Buying a business is a risky proposition. The only way to contain and mitigate that risk is to conduct a thorough investigation into the acquisition target while being backed by retained advisors experienced in business transactions. In any acquisition there are dozens, if not hundreds, of risk factors. One such factor often not considered by first-time purchasers is that of successor liability – the extent to which the successor business, could be liable for certain debts and obligations of the seller’s business after closing.
The structure of a business sale and purchase plays an oversized role in determining the scope of successor liability. Generally, in Oregon, Washington, and elsewhere, equity purchases (buying stock or membership units from the seller) guaranty your assumption of the subject business’s debts and liabilities. With an equity purchase you’re effectively purchasing the ownership of the business itself – and the debts and liabilities along with it.

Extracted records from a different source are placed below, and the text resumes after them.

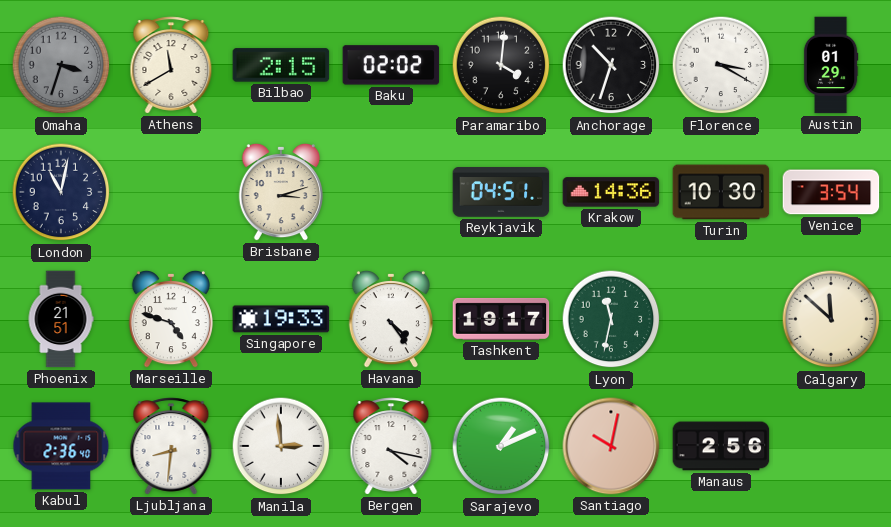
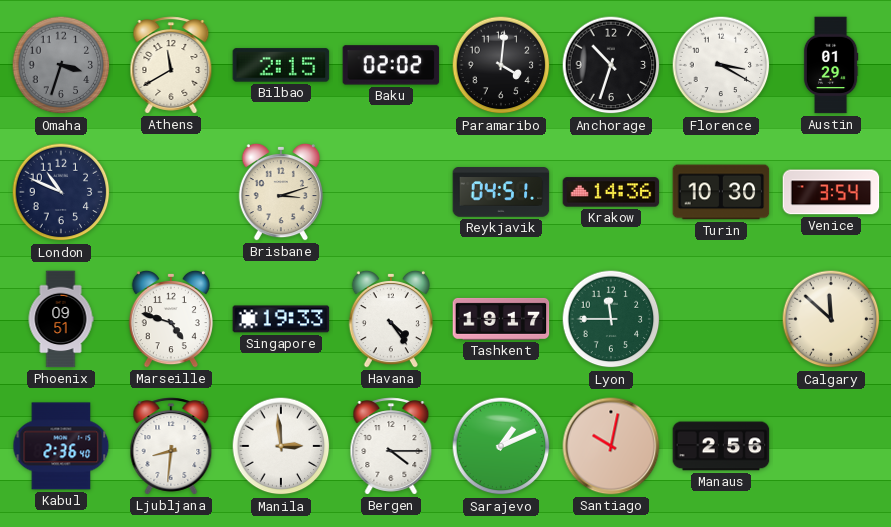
London: 11:02 -> 10:49
Phoenix: 21:51 -> 09:51
Lyon: 11:32 -> 11:45
Bergen: 4:17 -> 4:15
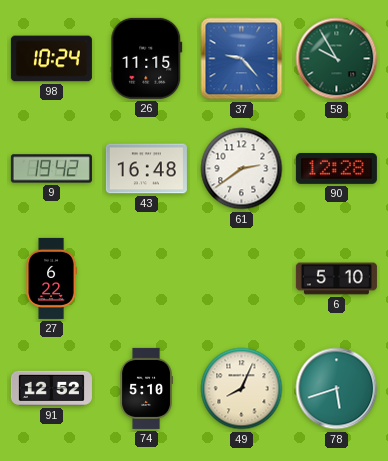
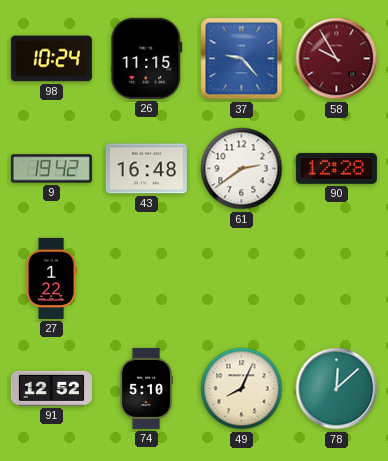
58 dial: green -> burgundy
27: 6:22 -> 1:22
6: 5:10 -> none
78: 5:42 -> 12:08
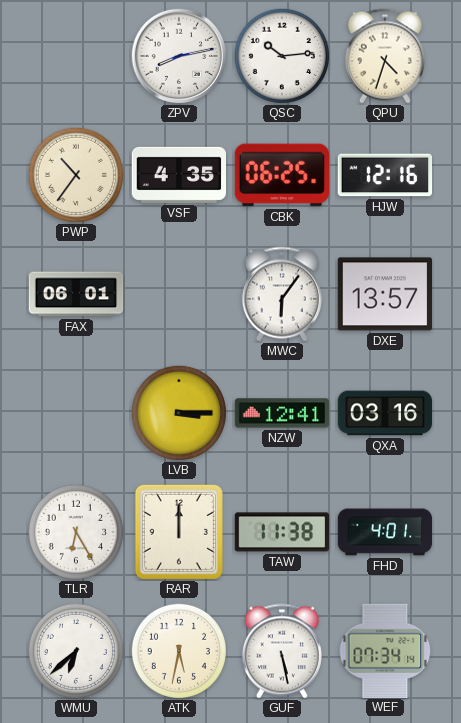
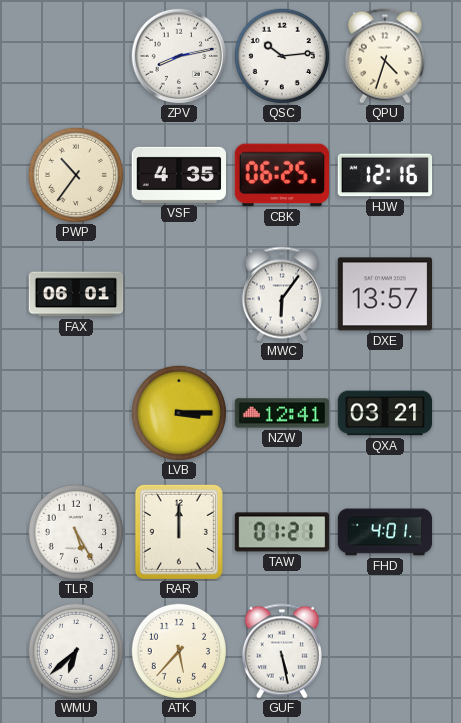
QXA: 03:16 -> 03:21
TLR: 6:25 -> 5:25
TAW: 11:38 -> 01:21
ATK: 5:32 -> 5:37
WEF: 07:34 -> none
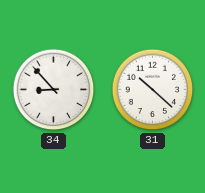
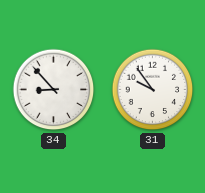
31: 10:22 -> 9:54
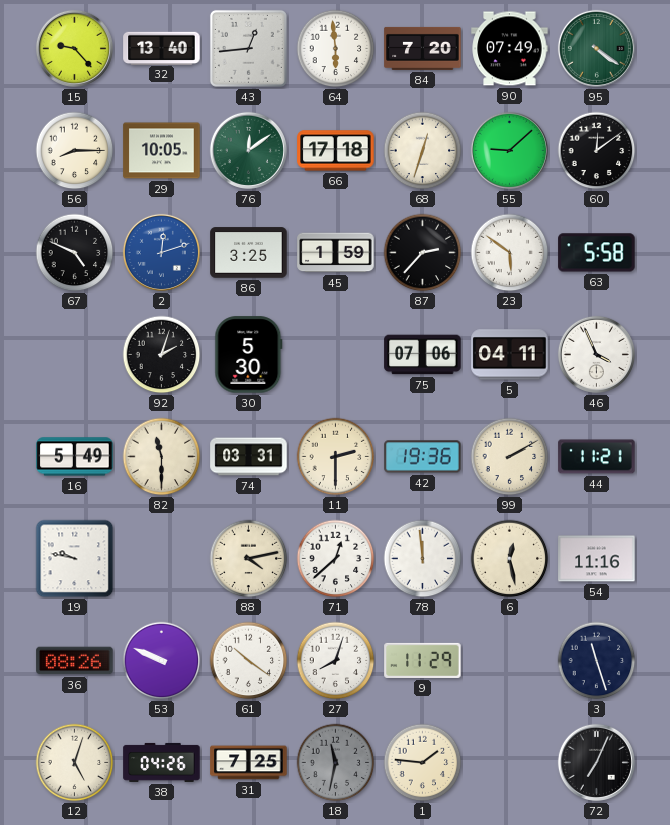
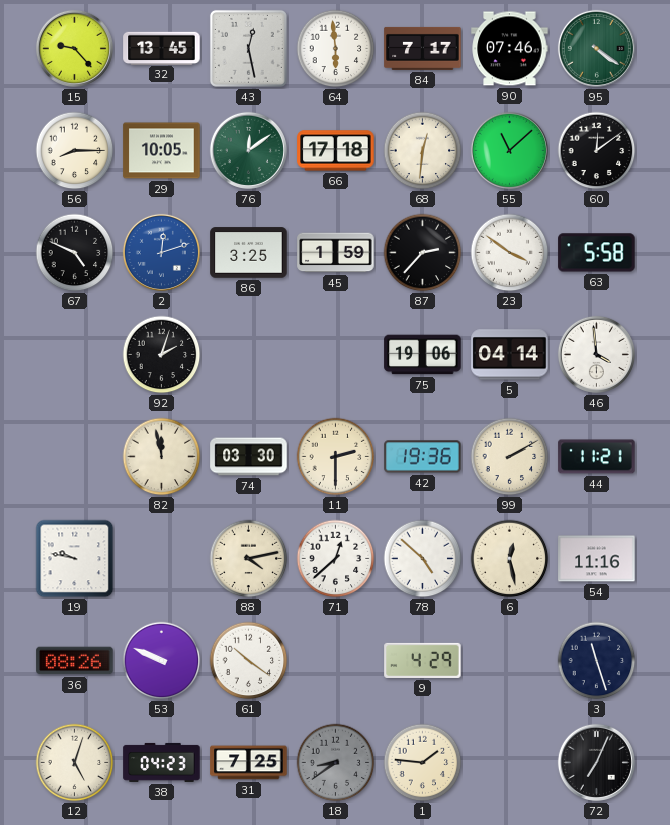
32: 13:40 -> 13:45
43: 12:44 -> 12:28
84: 7:20 -> 7:17
90: 07:49 -> 07:46
68: 12:33 -> 12:31
55: 9:08 -> 11:08
23: 5:51 -> 3:51
30: 5:30 -> none
75: 07:06 -> 19:06
5: 04:11 -> 04:14
46: 3:56 -> 3:59
16: 5:49 -> none
82: 11:30 -> 11:58
74: 03:31 -> 03:30
78: 11:59 -> 4:52
27: 8:03 -> none
9: 11:29 -> 4:29
38: 04:26 -> 04:23
18: 11:32 -> 8:39
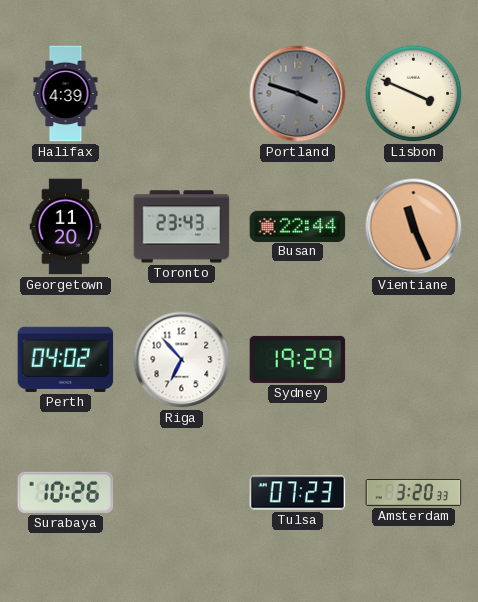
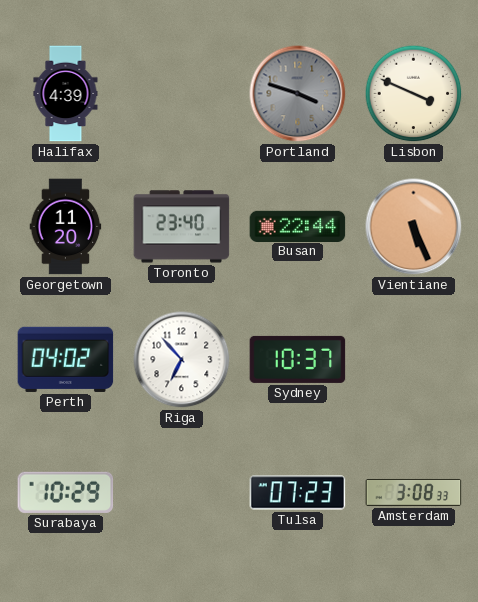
Toronto: 23:43 -> 23:40
Vientiane: 11:26 -> 5:26
Sydney: 19:29 -> 10:37
Surabaya: 10:26 -> 10:29
Amsterdam: 3:20 -> 3:08
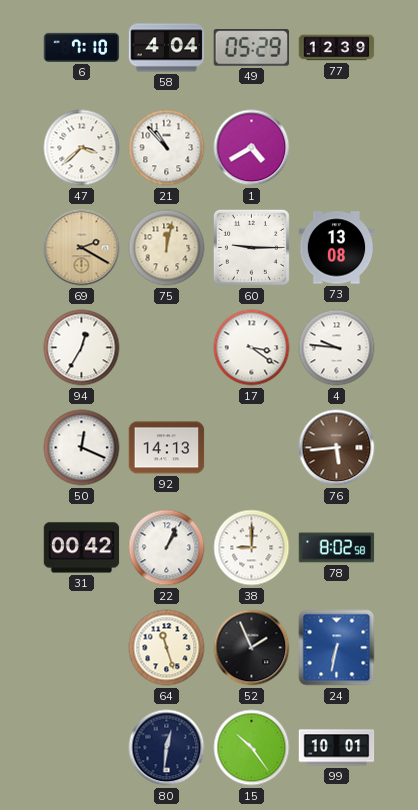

There are scenarios where an equity purchase makes sense to a purchaser, such as when a good portion of the seller’s revenue is derived from government contracts. But most often, buyers will prefer to sidestep as much potential liability as possible. They do this by purchasing the assets of the business – rather than the business itself.
When a buyer purchases the assets of a business, she will establish her own business with a newly minted tax identification number issued by the IRS. Being unburdened by issues that may be associated with the seller’s tax ID number usually eliminates most issues of successor liability. As with any general rule, there are exceptions. As outlined in Oregon case law, buyers in asset purchases may still be subject to successor liability for:
· Any debts or liabilities that are assumed by agreement (whether express or implied)
· Transactions that are, in effect, consolidations, mergers or continuations of the seller business rather than asset purchases
· Fraudulent transfers designed solely to get out of liabilities
In addition, certain wage claims, liens and unpaid taxes may survive asset purchases, becoming the liability of the buyer.
How to avoid successor liability
Because asset purchases do not necessarily extinguish all potential successor liabilities, savvy buyers should take additional steps to curb exposure. Due diligence is key. Examine the seller’s tax and financial records, payroll data, supplier agreements, operating history, and other business records to ensure there aren’t any gaps. Consider enlisting a CPA or forensic accountant to comb through records in detail. Conduct a thorough search for outstanding liens, including tax and UCC liens, and don’t proceed to closing without a thorough understanding of all risk factors.
Another key to avoiding unexpected liabilities is a solid purchase agreement specific to your transaction, with sufficient safeguards beyond standard indemnification language. This may entail establishing an escrow account, or structuring a holdback provision that allows you to withhold a portion of the purchase price for a set amount of time as security against potential claims.
How to buy a business the right way
Identify and engage with trusted, experienced advisors before undertaking any business purchase. Experienced professionals will help ensure your path to business ownership is effective, efficient, and focused. It will save you countless hours and foster peace of mind. Buying a business is one area where taking any shortcut is ill-advised. There is far too much at stake.